SPECIFICATION Fire extinguisher This invention relates to a fire extinguisher comprising a housing, a discharge nozzle connected to said housing, a combustion chamber arranged within said housing, said combustion chamber having a narrow outlet into said housing, a charge contained in said combustion chamber, said charge being composed so as on ignition to burn with the development of gaseous reaction products only which are neither combustible nor oxidizing, and means operable from outside the housing for igniting said charge.

While fire extinguishers of this kind offer the possibility of obtaining a favourable ratio of the weight of the extinguishing gas to the total weight of the extinguisher, the existing designs of extinguishers of this kind are unsatisfactory in various respects and have found little or no practical use.

The invention has for its object to provide an improved fire extinguisher of the kind above specified, which satisfies all practical requirements in respect of simple and safe operation, adequate extinguishing action etc.

and thus clears the way for a wider practical application of this kind of extinguishers. More particularly, the invention has for an aim that the extinguishing gas during the combustion of the charge is discharged from the nozzle as a quiet and even jet having a "stiffness" and a maximum effective length governed by the choice of the outlet area of the discharge nozzle.

According to the invention, the combustion chamber and the discharge nozzle above specified are arranged at opposite ends of the housing, the space surrounded by said housing between the combustion chamber and the discharge nozzle constituting a gas chamber the volume of which substantially exceeds the volume of the combustion chamber.
....................
__TASKS TO PERFORM__.
**1.** Summarize the fire extinguisher specification in two sentences.
**2.** Carry the fire extinguisher specification forward from the point where it stops.
The data that follow come from a separate source.

__DATA SECTION__.
....................
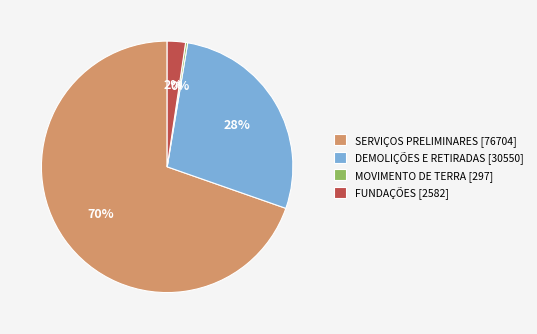

Which category has the biggest portion of the pie?

SERVIÇOS PRELIMINARES [76704]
....................
__ANSWERS TO THE PROBLEMS__.
**1.** The specification describes a fire extinguisher with a housing, a discharge nozzle, and a combustion chamber holding a charge that is ignited from outside the housing and burns to produce only gases that are neither combustible nor oxidizing. Because existing designs of this kind are unsatisfactory and see little practical use, the invention aims at simple, safe operation and a quiet, even jet, and it places the combustion chamber and the nozzle at opposite ends of the housing with a gas chamber between them that is substantially larger than the combustion chamber.

**2.**
To improve the extinguishing action, or to adapt the same to special fire conditions, the extinguisher according to the invention may be provided with means for the admixture of a fire extinguishing powder to the combustion gases and/or with means for ejecting a fire extinguishing liquid under the action of the gas pressure in the gas chamber.

The invention shall now be described in more detail with reference to the accompanying drawings which show by way of example a number of fire extinguishers embodying the invention.

In the drawings, Figure 1 is a longitudinal sectional view of a first embodiment of the invention, Figure 2 is a longitudinal sectional view of a modified form of the embodiment of Fig. 1, Figure 3 is a side view, partly in longitudinal section, of a third embodiment of the invention, Figures 4 and 5 are, respectively, longitudinal sectional views of a fourth and a fifth embodiment of the invention, Figure 6 shows a longitudinal section of the middle part of a modified form of the embodiment of Fig. 5, and, Figure 7 is a side view, partly in section, of still another form of the extinguisher according to the invention.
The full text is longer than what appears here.